Wednesday, April 2, 2014

Sylvia's Favorite Wheat Bread Recipe

My darling sister was kind enough to pass along her go to recipe for whole wheat bread. Here it is, in all its glory. I've left her comments, because they are helpful and because I rather like to hear her voice in my head while I'm baking. She's a pretty awesome sister, after all!

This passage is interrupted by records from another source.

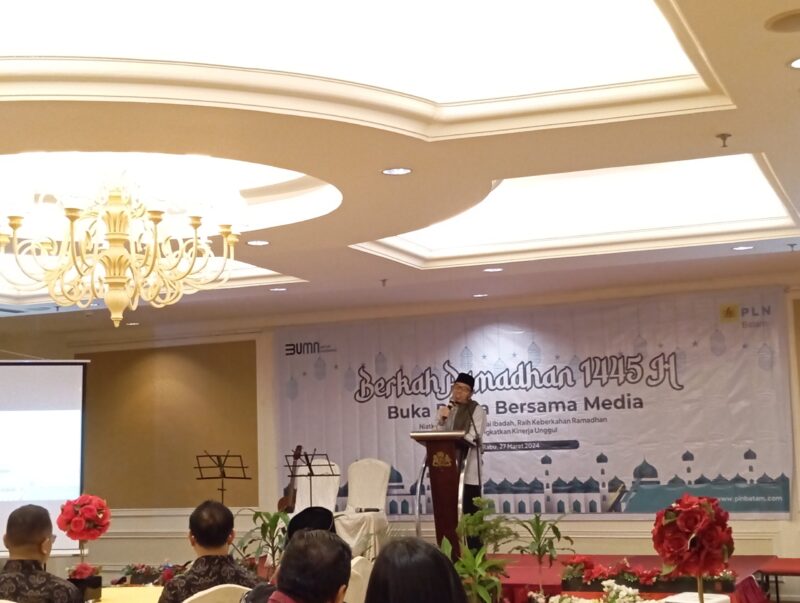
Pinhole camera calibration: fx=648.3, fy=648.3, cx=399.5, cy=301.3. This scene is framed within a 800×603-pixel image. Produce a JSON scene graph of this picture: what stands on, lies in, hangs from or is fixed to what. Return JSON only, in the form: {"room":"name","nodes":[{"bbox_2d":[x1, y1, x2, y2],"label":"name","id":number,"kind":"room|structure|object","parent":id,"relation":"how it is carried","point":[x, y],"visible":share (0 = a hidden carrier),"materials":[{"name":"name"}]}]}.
{"room":"event hall","nodes":[
{"label":"event hall","id":0,"kind":"room"},
{"bbox_2d":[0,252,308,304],"label":"ceiling light panel","id":1,"kind":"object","parent":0,"point":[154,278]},
{"bbox_2d":[1,0,798,338],"label":"ceiling","id":2,"kind":"structure","parent":0,"point":[760,139],"materials":[{"name":"paint"}]},
{"bbox_2d":[0,165,241,327],"label":"chandelier","id":3,"kind":"object","parent":2,"relation":"hanging from","point":[121,279],"visible":0.99,"materials":[{"name":"gold metal"}]},
{"bbox_2d":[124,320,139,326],"label":"ceiling light","id":4,"kind":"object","parent":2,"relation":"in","point":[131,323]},
{"bbox_2d":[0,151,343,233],"label":"ceiling light panel","id":5,"kind":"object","parent":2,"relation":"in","point":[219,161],"visible":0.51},
{"bbox_2d":[246,238,269,246],"label":"ceiling light","id":6,"kind":"object","parent":2,"relation":"in","point":[254,242],"visible":0.99,"materials":[{"name":"white"}]},
{"bbox_2d":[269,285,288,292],"label":"ceiling light","id":7,"kind":"object","parent":2,"relation":"in","point":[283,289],"visible":0.98,"materials":[{"name":"white"}]},
{"bbox_2d":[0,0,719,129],"label":"ceiling light panel","id":8,"kind":"object","parent":2,"relation":"in","point":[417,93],"visible":0.87,"materials":[{"name":"white"}]},
{"bbox_2d":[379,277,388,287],"label":"sprinkler","id":9,"kind":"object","parent":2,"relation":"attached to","point":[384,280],"visible":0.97,"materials":[{"name":"grey metal"}]},
{"bbox_2d":[381,166,412,175],"label":"ceiling light","id":10,"kind":"object","parent":2,"relation":"in","point":[394,171],"visible":0.98,"materials":[{"name":"white"}]},
{"bbox_2d":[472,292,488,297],"label":"ceiling light","id":11,"kind":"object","parent":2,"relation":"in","point":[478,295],"visible":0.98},
{"bbox_2d":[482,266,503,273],"label":"ceiling light","id":12,"kind":"object","parent":2,"relation":"in","point":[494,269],"visible":0.98,"materials":[{"name":"white"}]},
{"bbox_2d":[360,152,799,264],"label":"recessed ceiling light","id":13,"kind":"object","parent":2,"relation":"in","point":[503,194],"visible":0.57,"materials":[{"name":"white"}]},
{"bbox_2d":[716,132,731,147],"label":"sprinkler","id":14,"kind":"object","parent":2,"relation":"attached to","point":[725,138],"visible":0.97,"materials":[{"name":"metal"}]},
{"bbox_2d":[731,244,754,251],"label":"ceiling light","id":15,"kind":"object","parent":2,"relation":"in","point":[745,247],"visible":0.98,"materials":[{"name":"white"}]},
{"bbox_2d":[764,8,799,33],"label":"ceiling speaker","id":16,"kind":"object","parent":2,"relation":"in","point":[785,24],"visible":0.97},
{"bbox_2d":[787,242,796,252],"label":"sprinkler","id":17,"kind":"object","parent":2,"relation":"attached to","point":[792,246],"visible":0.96,"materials":[{"name":"grey metal"}]},
{"bbox_2d":[787,55,799,69],"label":"recessed light","id":18,"kind":"object","parent":2,"relation":"in","point":[797,62],"visible":0.97,"materials":[{"name":"white"}]},
{"bbox_2d":[1,266,799,597],"label":"back wall","id":19,"kind":"structure","parent":0,"point":[247,522],"materials":[{"name":"beige paint"}]},
{"bbox_2d":[0,358,87,555],"label":"projection screen","id":20,"kind":"object","parent":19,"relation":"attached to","point":[49,373],"visible":0.94,"materials":[{"name":"white fabric"}]},
{"bbox_2d":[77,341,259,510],"label":"wall panel","id":21,"kind":"object","parent":19,"relation":"attached to","point":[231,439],"visible":0.76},
{"bbox_2d":[281,288,796,519],"label":"banner","id":22,"kind":"object","parent":19,"relation":"attached to","point":[784,472],"visible":0.86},
{"bbox_2d":[664,592,731,602],"label":"white box","id":23,"kind":"object","parent":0,"point":[688,595],"visible":0.92,"materials":[{"name":"white"}]},
{"bbox_2d":[651,494,734,600],"label":"flower arrangement","id":24,"kind":"object","parent":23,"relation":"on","point":[686,535],"visible":0.99,"materials":[{"name":"red plant"}]},
{"label":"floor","id":25,"kind":"structure","parent":0,"visible":0},
{"bbox_2d":[0,503,85,602],"label":"man","id":26,"kind":"object","parent":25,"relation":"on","point":[21,530],"visible":0.98},
{"bbox_2d":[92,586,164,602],"label":"round table","id":27,"kind":"object","parent":25,"relation":"on","point":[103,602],"visible":0.39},
{"bbox_2d":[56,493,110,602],"label":"flower arrangement","id":28,"kind":"object","parent":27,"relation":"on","point":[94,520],"visible":0.95,"materials":[{"name":"red plant"}]},
{"bbox_2d":[67,562,102,602],"label":"flower pot","id":29,"kind":"object","parent":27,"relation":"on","point":[79,574],"visible":0.83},
{"bbox_2d":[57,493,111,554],"label":"red flower","id":30,"kind":"object","parent":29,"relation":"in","point":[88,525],"visible":0.96,"materials":[{"name":"red plant"}]},
{"bbox_2d":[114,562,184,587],"label":"flower arrangement","id":31,"kind":"object","parent":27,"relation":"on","point":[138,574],"visible":0.6,"materials":[{"name":"plant"}]},
{"bbox_2d":[176,583,251,602],"label":"chair","id":32,"kind":"object","parent":25,"relation":"on","point":[185,602],"visible":0.49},
{"bbox_2d":[157,498,263,602],"label":"man","id":33,"kind":"object","parent":32,"relation":"on","point":[214,569],"visible":0.9},
{"bbox_2d":[194,451,249,503],"label":"music stand","id":34,"kind":"object","parent":25,"relation":"on","point":[226,456],"visible":0.82,"materials":[{"name":"black metal"}]},
{"bbox_2d":[237,508,290,575],"label":"potted plant","id":35,"kind":"object","parent":25,"relation":"on","point":[268,525],"visible":0.66,"materials":[{"name":"green plant"}]},
{"bbox_2d":[228,530,356,602],"label":"man","id":36,"kind":"object","parent":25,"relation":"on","point":[336,592],"visible":0.98},
{"bbox_2d":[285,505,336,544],"label":"person","id":37,"kind":"object","parent":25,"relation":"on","point":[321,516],"visible":0.32},
{"bbox_2d":[287,449,336,510],"label":"music stand","id":38,"kind":"object","parent":25,"relation":"on","point":[310,467],"visible":0.79,"materials":[{"name":"black metal"}]},
{"bbox_2d":[293,457,340,513],"label":"chair","id":39,"kind":"object","parent":25,"relation":"on","point":[301,509],"visible":0.5,"materials":[{"name":"white fabric"}]},
{"bbox_2d":[345,555,372,602],"label":"chair","id":40,"kind":"object","parent":25,"relation":"on","point":[352,570],"visible":0.26,"materials":[{"name":"fabric"}]},
{"bbox_2d":[335,457,390,558],"label":"white chair","id":41,"kind":"object","parent":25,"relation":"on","point":[372,494],"visible":0.77,"materials":[{"name":"white fabric"}]},
{"bbox_2d":[362,537,493,602],"label":"woman","id":42,"kind":"object","parent":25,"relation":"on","point":[375,572],"visible":0.98},
{"bbox_2d":[452,494,515,602],"label":"potted plant","id":43,"kind":"object","parent":25,"relation":"on","point":[468,517],"visible":0.84,"materials":[{"name":"green plant"}]},
{"bbox_2d":[513,513,568,591],"label":"potted plant","id":44,"kind":"object","parent":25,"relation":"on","point":[538,550],"visible":0.98,"materials":[{"name":"green plant"}]},
{"bbox_2d":[533,579,651,602],"label":"flower arrangement","id":45,"kind":"object","parent":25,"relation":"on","point":[563,602],"visible":0.94,"materials":[{"name":"white plant"}]},
{"bbox_2d":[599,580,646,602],"label":"white flower","id":46,"kind":"object","parent":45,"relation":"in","point":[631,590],"visible":0.95,"materials":[{"name":"white plant"}]},
{"bbox_2d":[487,553,783,602],"label":"stage","id":47,"kind":"object","parent":25,"relation":"on","point":[641,557],"visible":0.38,"materials":[{"name":"red"}]},
{"bbox_2d":[277,445,306,512],"label":"guitar","id":48,"kind":"object","parent":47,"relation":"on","point":[281,501],"visible":0.57,"materials":[{"name":"brown wood"}]},
{"bbox_2d":[409,429,477,559],"label":"podium","id":49,"kind":"object","parent":47,"relation":"on","point":[437,444],"visible":0.78,"materials":[{"name":"brown wood"}]},
{"bbox_2d":[429,371,487,552],"label":"man","id":50,"kind":"object","parent":47,"relation":"on","point":[461,396],"visible":0.63},
{"bbox_2d":[439,399,455,421],"label":"microphone","id":51,"kind":"object","parent":50,"relation":"in","point":[449,406],"visible":0.87,"materials":[{"name":"black metal"}]},
{"bbox_2d":[558,555,736,593],"label":"flower planter","id":52,"kind":"object","parent":47,"relation":"on","point":[590,565],"visible":0.73,"materials":[{"name":"red plant"}]},
{"bbox_2d":[757,557,799,602],"label":"red table","id":53,"kind":"object","parent":25,"relation":"on","point":[795,562],"visible":0.88,"materials":[{"name":"red fabric"}]}
]}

NOTE: I am still experimenting with this recipe. I made it today and ended up using around 15 cups of flour. Also, when I followed the baking instructions, the loaves didn't rise sufficiently and took longer to bake. Taste and consistency were OK, but they really needed to rise more. I think the difference is at least partly that I have a gas oven, while Sylvia cooks with electric. Next time, I'll let the dough rise more in the pans and adjust the baking process a bit.

7 cups warm water
2 Tbsp. yeast
1 cup gluten
10 to 12 cups wheat flour (depends on the day, humidity and the alignment of the planets)
3/4 cup brown sugar or honey (honey is wonderful but brown sugar is so much easier to measure)
1 Tbsp. salt (recipe actually called for 2 which was too much I thought)
2 Tbsp. lemon juice (fresh is lovely, bottled is fine, a crushed vitamin C tablet works too)
3/4 cup vegetable oil

  1. Dissolve yeast in warm water (I add a bit of the sugar with this for the cool bubbles and to make sure the yeast is good).  
  2. Add gluten and 6 cups wheat flour. Mix thoroughly. Let sit for a few minutes while you gather everything else (apparently this helps the texture of the bread).  
  3. Add sugar or honey, salt, lemon juice and vegetable oil, mix thoroughly.  
  4. Add flour, 1/2 cup at a time till kneading consistency.  Knead for about 10 minutes, adding flour as needed (but don't overdo, keep the dough from getting too stiff). 
  5. Let rest for half an hour (or more if you get side tracked).  Shape into loaves, this makes six 8x4 loaves or four 9x5 loaves.  Let rise for about 30 minutes.  Put in cold oven and turn oven on to 350. Cook for 40 minutes for 9x5 loaves. (You can do the same time for 8x4 loaves or try 35 minutes. For the smallest loaf tins, bake for 25 minutes.) Turn out of pans to cool.